CASABLANCA: Au Morocco Mall de Casablanca, l’un des plus grands centres commerciaux du continent africain, les gens se pressent. Accroupis dans le magasin Fnac, l’un des plus importants de la région, ils sont à l’affût d’une bonne affaire. Le magasin a annoncé un déstockage et des promotions alléchantes de 70%. Une opération qui a fait le bonheur de certains amateurs de jeux vidéo, peu aisés, qui ne pouvaient s’offrir des produits Fnac jugés onéreux. Les quelques employés restés sur place, après la fermeture totale, ne cachent pas leur désarroi. Ce sentiment est partagé par des clients fidèles rencontrés sur place.

Comment l’une des plus grandes enseignes du monde de la distribution de livres et de matériel multimédia a-t-elle décidé, après onze ans de présence au Maroc, de baisser le rideau, alors qu’elle avait annoncé à l’époque, en grande pompe, un ambitieux plan de développement sur le marché marocain? Aujourd’hui, seuls trois magasins sont sortis de terre au Maroc, un à Tanger et deux à Casablanca – l’un occupe deux étages au Morocco Mall et l’autre se situe dans le quartier très fréquenté du Maârif, près du Twin Center. Ces trois sites sont aujourd’hui définitivement fermés. En revanche, son principal concurrent, Virgin Megastore, a su se démarquer en ouvrant dix magasins dans les plus grandes artères et les plus importants centres commerciaux du pays.

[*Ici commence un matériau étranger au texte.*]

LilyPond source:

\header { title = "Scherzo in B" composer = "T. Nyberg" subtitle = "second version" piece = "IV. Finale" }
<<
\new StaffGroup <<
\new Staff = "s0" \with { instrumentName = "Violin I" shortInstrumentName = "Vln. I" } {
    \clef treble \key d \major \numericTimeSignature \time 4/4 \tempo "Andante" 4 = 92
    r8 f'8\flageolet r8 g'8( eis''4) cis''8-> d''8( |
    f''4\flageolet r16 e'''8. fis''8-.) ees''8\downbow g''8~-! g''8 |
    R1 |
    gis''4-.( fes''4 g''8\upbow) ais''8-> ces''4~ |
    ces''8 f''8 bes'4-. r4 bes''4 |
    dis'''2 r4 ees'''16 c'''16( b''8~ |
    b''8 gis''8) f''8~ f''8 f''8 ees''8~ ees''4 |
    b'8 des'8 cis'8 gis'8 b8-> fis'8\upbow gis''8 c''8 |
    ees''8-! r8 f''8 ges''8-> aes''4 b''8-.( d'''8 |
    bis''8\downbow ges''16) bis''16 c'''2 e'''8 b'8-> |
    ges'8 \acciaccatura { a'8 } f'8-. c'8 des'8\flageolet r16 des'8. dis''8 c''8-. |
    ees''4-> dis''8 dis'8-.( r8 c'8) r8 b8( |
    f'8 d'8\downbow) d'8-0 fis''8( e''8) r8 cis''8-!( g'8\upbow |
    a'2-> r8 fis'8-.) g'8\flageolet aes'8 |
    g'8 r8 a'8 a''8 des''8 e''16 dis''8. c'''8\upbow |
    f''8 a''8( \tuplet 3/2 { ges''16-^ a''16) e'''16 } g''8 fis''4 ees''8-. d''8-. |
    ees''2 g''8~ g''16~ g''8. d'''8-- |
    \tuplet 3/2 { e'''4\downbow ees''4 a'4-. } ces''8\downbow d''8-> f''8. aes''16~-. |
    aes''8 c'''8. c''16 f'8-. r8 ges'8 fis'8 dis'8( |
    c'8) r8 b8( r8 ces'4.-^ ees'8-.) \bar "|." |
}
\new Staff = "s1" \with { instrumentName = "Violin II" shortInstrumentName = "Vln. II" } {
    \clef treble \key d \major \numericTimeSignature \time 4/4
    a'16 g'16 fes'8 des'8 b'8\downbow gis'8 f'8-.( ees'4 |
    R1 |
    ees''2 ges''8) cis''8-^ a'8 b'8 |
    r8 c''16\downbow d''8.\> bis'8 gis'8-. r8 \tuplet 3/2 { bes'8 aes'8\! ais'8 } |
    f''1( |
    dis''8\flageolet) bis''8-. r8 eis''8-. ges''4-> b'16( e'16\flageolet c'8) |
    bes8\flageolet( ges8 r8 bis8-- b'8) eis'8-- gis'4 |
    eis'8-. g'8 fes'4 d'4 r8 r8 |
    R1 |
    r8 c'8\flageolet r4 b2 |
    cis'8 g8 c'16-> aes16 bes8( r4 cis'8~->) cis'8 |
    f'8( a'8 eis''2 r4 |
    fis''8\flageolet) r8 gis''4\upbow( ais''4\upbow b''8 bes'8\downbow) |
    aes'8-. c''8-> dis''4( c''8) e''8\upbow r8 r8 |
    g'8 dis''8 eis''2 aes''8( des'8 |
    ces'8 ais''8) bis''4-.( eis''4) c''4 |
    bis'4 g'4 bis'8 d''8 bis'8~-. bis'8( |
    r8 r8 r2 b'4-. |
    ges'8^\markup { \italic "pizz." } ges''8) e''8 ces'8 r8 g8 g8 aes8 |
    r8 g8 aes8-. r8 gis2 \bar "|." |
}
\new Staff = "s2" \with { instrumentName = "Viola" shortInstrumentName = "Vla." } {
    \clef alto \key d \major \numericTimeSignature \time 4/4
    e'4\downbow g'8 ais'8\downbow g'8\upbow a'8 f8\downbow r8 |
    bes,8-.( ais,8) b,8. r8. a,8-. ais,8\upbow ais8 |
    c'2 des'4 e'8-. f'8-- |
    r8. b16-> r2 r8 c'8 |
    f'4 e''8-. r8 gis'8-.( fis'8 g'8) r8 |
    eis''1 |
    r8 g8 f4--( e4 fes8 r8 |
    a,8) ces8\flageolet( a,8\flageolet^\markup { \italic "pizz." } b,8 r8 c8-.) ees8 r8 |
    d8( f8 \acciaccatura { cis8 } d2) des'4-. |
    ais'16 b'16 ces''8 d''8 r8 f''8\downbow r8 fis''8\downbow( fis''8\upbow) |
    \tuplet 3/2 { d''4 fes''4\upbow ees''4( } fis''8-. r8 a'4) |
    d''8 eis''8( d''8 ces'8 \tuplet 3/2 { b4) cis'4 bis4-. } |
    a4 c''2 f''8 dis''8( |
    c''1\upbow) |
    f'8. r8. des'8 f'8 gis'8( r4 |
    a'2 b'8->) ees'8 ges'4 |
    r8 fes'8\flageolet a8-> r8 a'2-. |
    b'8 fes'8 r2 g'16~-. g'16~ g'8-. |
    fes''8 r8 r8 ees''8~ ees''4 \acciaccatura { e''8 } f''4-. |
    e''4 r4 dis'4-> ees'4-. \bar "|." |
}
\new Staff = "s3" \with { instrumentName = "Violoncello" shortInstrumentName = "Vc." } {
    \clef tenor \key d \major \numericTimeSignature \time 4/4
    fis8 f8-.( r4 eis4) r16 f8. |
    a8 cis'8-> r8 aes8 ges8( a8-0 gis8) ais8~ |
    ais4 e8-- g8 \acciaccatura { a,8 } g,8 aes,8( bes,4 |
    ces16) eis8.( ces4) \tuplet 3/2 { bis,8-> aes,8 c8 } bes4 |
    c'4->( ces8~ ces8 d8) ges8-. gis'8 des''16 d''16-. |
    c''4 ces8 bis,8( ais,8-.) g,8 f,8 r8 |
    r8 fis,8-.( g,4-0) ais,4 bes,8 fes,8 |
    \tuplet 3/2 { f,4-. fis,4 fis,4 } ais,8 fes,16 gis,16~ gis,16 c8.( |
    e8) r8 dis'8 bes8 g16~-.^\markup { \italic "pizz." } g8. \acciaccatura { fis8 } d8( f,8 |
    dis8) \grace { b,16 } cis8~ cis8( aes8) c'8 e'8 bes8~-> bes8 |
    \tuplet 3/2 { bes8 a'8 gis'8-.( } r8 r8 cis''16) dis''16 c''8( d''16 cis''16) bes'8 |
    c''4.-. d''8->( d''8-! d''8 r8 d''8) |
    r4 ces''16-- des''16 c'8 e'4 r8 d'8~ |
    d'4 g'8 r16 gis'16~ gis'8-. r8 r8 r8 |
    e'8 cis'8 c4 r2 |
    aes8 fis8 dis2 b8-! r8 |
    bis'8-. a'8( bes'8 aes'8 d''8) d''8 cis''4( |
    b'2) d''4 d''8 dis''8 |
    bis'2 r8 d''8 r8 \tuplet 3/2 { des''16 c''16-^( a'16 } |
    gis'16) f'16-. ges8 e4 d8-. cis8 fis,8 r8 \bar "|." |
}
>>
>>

Pour le groupe Aksal, partenaire de Fnac au Maroc, ce choix répond à des réorientations stratégiques qui visent à se positionner davantage sur le digital. Un argument qui ne convainc pas Nabil Jebbari, entrepreneur culturel et expert en économie de la culture. «Je ne pense pas que le départ de la Fnac du Maroc soit dû à une réorientation vers le digital. Les présences physique et digitale peuvent bel et bien coexister sur le marché marocain.

Plusieurs facteurs ont poussé le groupe français à plier bagage. Ils avaient un problème au niveau du modèle de développement, de l’investissement en foncier et son amortissement. Surtout, il y avait un problème au niveau du casting. Les managers de l’enseigne n’ont pas pu répondre aux attentes des consommateurs locaux. Pourtant, ils ont eu onze ans pour le faire. Virgin Megastore l’a fait et le résultat est tangible aujourd’hui», déclare Nabil Jebbari à Arab News en français.